■ **SUPPLIED MATERIAL**
□ □ □ □

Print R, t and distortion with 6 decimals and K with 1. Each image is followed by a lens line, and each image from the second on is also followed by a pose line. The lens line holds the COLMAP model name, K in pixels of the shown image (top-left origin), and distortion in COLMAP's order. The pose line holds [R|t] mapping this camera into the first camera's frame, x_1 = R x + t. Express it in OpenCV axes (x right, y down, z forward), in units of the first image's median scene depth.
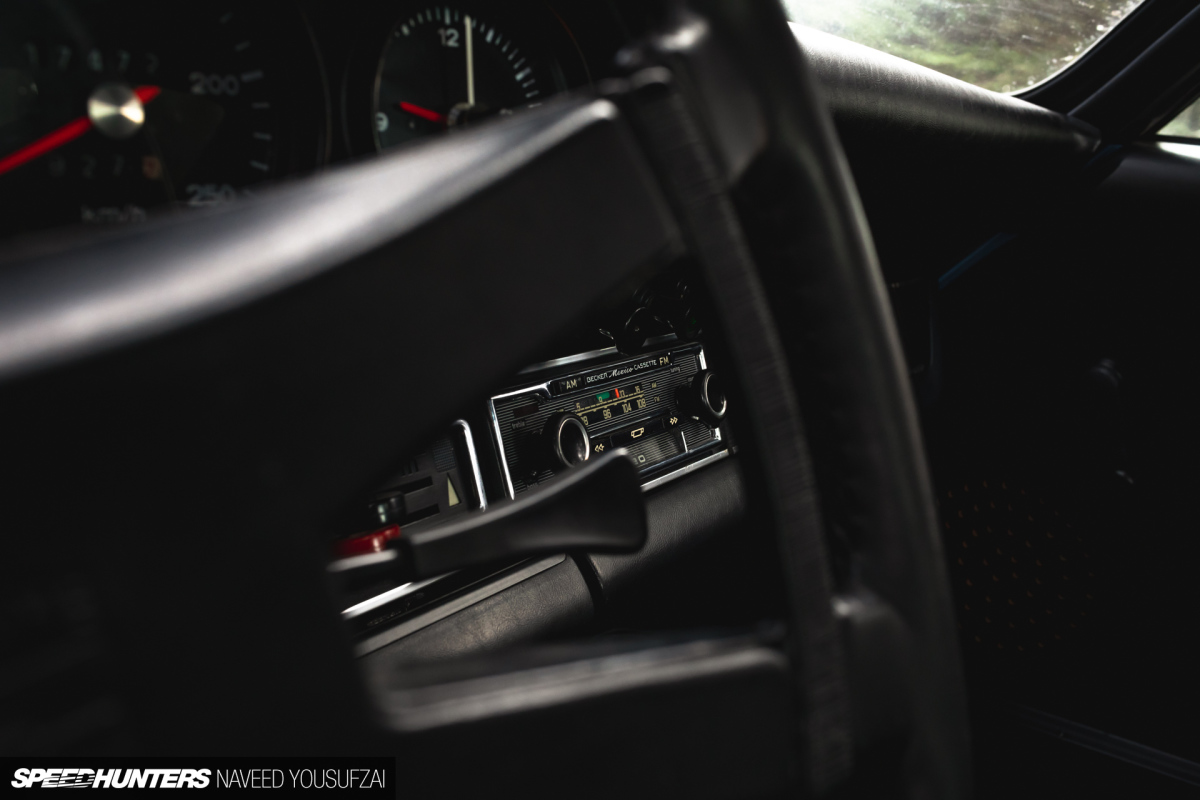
lens RADIAL K [[1198.9, 0, 612.2], [0, 1198.9, 402.7], [0, 0, 1]] dist [-0.008743, 0.004814]
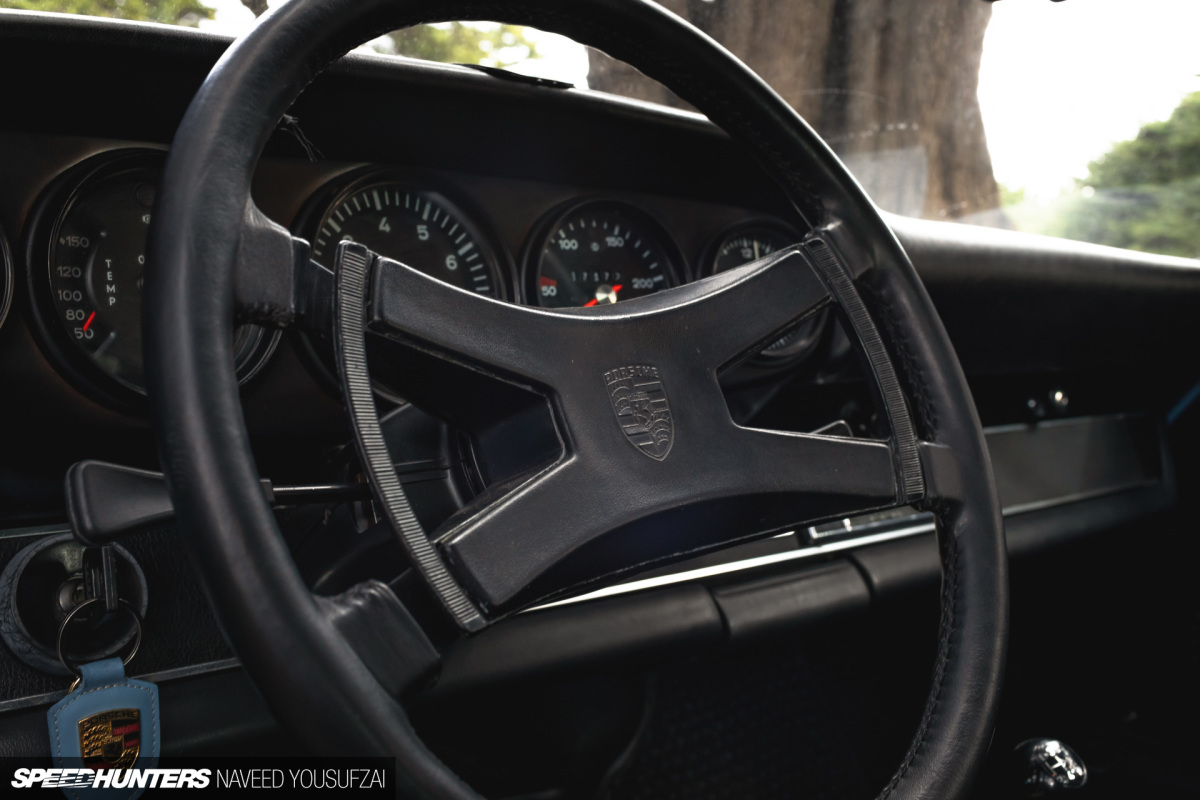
lens RADIAL K [[1198.9, 0, 612.2], [0, 1198.9, 402.7], [0, 0, 1]] dist [-0.008743, 0.004814]
pose [[0.961368, -0.106725, -0.253735, 0.163917], [0.051101, 0.974952, -0.216466, 0.458740], [0.270482, 0.195137, 0.942741, -1.142692]]
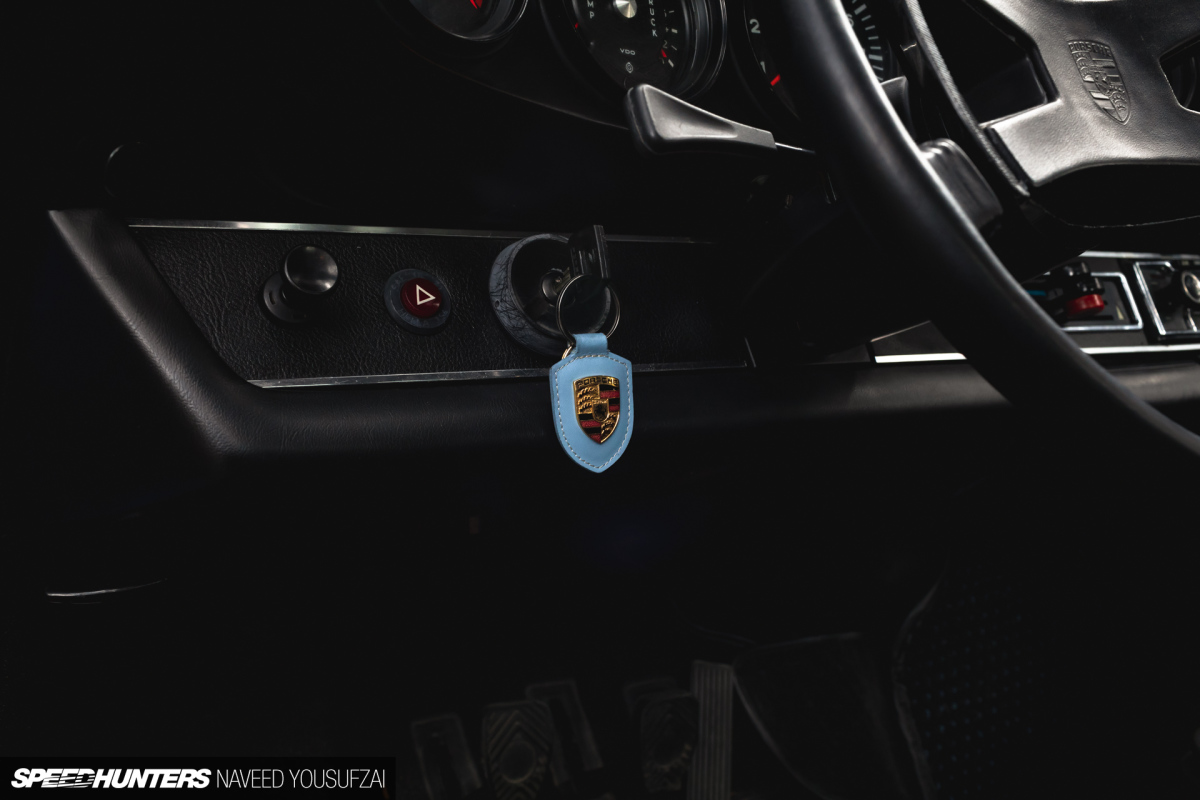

□ □ □ □

Count the lines in the data above that contain the string "pose", and reply with the number alone.

■ **RESULT OF THE TASK**
2